KUTIPAN |

Kaum Muslim harus kembali menjadi umat terbaik. Sebabnya, itulah jati diri dan
karakter asli umat Baginda Nabi saw sebagaimana disebutkan dalam firman Allah
SWT: "Kamu (umat Islam) adalah umat terbaik yang dilahirkan untuk manusia
(selama) kamu menyuruh (berbuat) yang makruf, mencegah dari yang mungkar, dan
beriman kepada Allah." (TQS Âli 'Imrân [3]: 110).
Predikat
umat terbaik tentu hanya dimiliki oleh kaum Muslim yang bertakwa. Takwa sendiri
adalah hikmah yang semestinya terwujud pada diri setiap Muslim yang berpuasa
selama Bulan Ramadhan. Demikian sebagaimana firman-Nya: "Hai orang-orang
yang beriman, diwajibkan atas kalian berpuasa, sebagaimana puasa itu telah
diwajibkan atas orang-orang sebelum kalian, agar kalian bertakwa." (TQS.
al-Baqarah [2]: 183)

TUGAS A |
Jawablah pertanyaan berikut berdasarkan kutipan tentang umat terbaik.
(i) Menurut kutipan, siapa yang memiliki predikat umat terbaik?
(ii) Ayat mana yang dirujuk untuk firman tentang umat terbaik?
(iii) Apa hikmah yang semestinya terwujud pada diri setiap Muslim yang berpuasa selama Bulan Ramadhan?
TUGAS B |
Ringkaslah kutipan tentang umat terbaik dalam dua kalimat.
TUGAS C |
Tuliskan ulang dengan tepat bagian kutipan tentang umat terbaik, mulai dari "Kaum Muslim harus" sampai "al-Baqarah [2]: 183)".

MATERI YANG DISEDIAKAN |

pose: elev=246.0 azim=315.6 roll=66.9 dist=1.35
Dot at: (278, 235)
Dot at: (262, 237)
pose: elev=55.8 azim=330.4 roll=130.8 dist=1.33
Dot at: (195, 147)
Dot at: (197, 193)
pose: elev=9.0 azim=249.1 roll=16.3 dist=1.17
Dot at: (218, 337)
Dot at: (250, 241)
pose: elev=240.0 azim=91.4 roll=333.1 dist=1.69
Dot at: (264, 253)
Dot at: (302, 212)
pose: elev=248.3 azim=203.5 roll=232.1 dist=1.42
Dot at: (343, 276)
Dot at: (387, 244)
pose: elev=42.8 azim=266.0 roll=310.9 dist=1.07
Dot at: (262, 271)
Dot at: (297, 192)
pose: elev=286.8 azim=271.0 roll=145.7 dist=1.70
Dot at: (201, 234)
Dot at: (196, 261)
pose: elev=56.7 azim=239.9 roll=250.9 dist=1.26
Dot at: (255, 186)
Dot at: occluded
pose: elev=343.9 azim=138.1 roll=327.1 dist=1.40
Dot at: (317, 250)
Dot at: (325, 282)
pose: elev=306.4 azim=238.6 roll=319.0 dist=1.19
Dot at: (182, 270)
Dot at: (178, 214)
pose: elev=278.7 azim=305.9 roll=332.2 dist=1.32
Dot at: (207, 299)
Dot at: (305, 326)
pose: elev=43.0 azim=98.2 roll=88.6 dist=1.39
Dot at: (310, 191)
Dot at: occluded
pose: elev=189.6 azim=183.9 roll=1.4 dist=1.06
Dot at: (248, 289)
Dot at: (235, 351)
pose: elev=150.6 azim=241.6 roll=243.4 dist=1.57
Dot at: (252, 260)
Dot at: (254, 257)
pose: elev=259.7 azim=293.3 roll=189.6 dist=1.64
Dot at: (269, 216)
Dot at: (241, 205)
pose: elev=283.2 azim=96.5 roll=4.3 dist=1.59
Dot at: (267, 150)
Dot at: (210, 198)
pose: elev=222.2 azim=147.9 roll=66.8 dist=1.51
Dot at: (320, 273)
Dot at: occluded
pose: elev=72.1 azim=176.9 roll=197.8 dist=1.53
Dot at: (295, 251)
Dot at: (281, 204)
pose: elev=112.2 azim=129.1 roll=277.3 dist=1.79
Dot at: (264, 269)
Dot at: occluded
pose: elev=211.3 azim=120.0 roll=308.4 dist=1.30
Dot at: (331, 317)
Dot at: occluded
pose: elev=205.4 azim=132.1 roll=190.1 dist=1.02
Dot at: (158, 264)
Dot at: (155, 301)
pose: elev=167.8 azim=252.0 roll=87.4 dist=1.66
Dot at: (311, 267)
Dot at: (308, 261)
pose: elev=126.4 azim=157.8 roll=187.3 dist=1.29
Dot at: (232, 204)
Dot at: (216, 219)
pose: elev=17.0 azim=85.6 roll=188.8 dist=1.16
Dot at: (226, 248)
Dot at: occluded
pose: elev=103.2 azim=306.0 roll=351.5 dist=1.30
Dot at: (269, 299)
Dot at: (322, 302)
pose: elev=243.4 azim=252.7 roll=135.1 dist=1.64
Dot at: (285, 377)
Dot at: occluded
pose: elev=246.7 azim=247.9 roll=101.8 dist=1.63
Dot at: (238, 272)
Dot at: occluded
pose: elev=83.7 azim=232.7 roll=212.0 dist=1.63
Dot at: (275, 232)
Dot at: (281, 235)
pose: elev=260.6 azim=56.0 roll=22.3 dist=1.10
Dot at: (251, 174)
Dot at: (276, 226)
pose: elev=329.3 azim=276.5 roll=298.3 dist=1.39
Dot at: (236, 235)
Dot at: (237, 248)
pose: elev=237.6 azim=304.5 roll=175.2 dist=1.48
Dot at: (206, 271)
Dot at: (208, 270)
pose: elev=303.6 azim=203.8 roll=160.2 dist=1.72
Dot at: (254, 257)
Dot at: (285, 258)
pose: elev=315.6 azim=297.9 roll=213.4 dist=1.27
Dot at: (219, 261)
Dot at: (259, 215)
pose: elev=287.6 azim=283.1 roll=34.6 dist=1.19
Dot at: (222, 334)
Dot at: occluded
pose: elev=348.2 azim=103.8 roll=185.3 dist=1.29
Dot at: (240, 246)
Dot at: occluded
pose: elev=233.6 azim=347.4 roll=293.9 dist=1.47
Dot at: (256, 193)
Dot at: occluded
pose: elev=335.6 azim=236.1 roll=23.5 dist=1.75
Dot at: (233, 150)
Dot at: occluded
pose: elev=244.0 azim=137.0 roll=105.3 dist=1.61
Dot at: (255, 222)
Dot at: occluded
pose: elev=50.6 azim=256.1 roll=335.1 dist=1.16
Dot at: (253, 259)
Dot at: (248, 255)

JAWABAN BENAR A |
(i) Kaum Muslim yang bertakwa.
(ii) TQS Âli 'Imrân [3]: 110.
(iii) Takwa.

JAWABAN BENAR B |
Kaum Muslim harus kembali menjadi umat terbaik karena itulah jati diri dan karakter asli umat Nabi saw menurut TQS Âli 'Imrân [3]: 110, yakni umat yang menyuruh berbuat yang makruf, mencegah dari yang mungkar, dan beriman kepada Allah. Predikat itu hanya dimiliki kaum Muslim yang bertakwa, dan takwa adalah hikmah puasa Ramadhan sebagaimana disebut dalam TQS al-Baqarah [2]: 183.

JAWABAN BENAR C |
Kaum Muslim harus kembali menjadi umat terbaik. Sebabnya, itulah jati diri dan
karakter asli umat Baginda Nabi saw sebagaimana disebutkan dalam firman Allah
SWT: "Kamu (umat Islam) adalah umat terbaik yang dilahirkan untuk manusia
(selama) kamu menyuruh (berbuat) yang makruf, mencegah dari yang mungkar, dan
beriman kepada Allah." (TQS Âli 'Imrân [3]: 110).
Predikat
umat terbaik tentu hanya dimiliki oleh kaum Muslim yang bertakwa. Takwa sendiri
adalah hikmah yang semestinya terwujud pada diri setiap Muslim yang berpuasa
selama Bulan Ramadhan. Demikian sebagaimana firman-Nya: "Hai orang-orang
yang beriman, diwajibkan atas kalian berpuasa, sebagaimana puasa itu telah
diwajibkan atas orang-orang sebelum kalian, agar kalian bertakwa." (TQS.
al-Baqarah [2]: 183)